**ABOUT THIS TASK**. Reproduce the passage on the bank's loan classification appeal word for word, everything from "Relationship (2) consisted" down to "informal watch list.".

== EXTRACT ==

The appeal stated the Report of Examination (ROE) contained many inaccuracies and errors. The bank asserted that the four commercial loan classifications (ranging from substandard/accrual to loss) were inappropriate.
Relationship (1) consisted of a line of credit secured by used cars downgraded from pass to substandard/accrual based on the lack of curtailments, inspections, and financial analysis. The supervisory office found numerous loans extended without principal reductions. The appeal asserted the loan was not established as a floor plan and should be rated pass based on the longevity of the relationship, the volume of turnover, and the borrower’s ability to utilize his own funds to prepare the autos for resale.
Relationship (2) consisted of two notes secured by machinery downgraded from pass to substandard/nonaccrual based on insufficient cash flow and an overly liberal repayment program. The appeal asserted the loan should be rated pass because, while the borrower was struggling, liquidation of the debt was not jeopardized, the borrower was willing to pay, and the bank board was actively monitoring the credit on an informal watch list.

===
== COLLECTED DATA ==

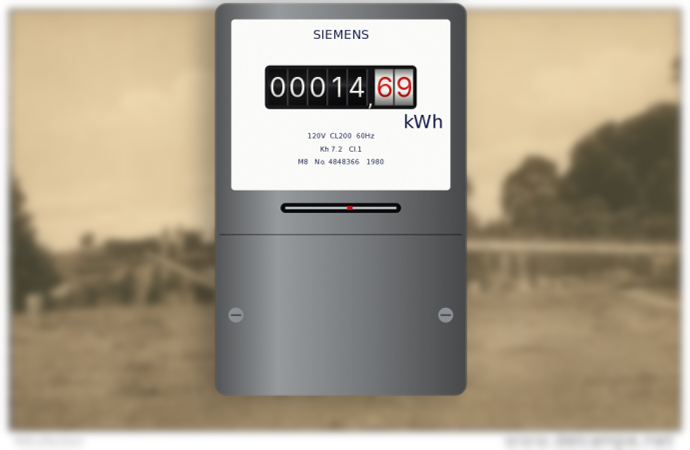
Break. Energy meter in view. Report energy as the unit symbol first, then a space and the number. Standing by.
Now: kWh 14.69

===

**SOLUTION FOR THIS PROBLEM**.
Relationship (2) consisted of two notes secured by machinery downgraded from pass to substandard/nonaccrual based on insufficient cash flow and an overly liberal repayment program. The appeal asserted the loan should be rated pass because, while the borrower was struggling, liquidation of the debt was not jeopardized, the borrower was willing to pay, and the bank board was actively monitoring the credit on an informal watch list.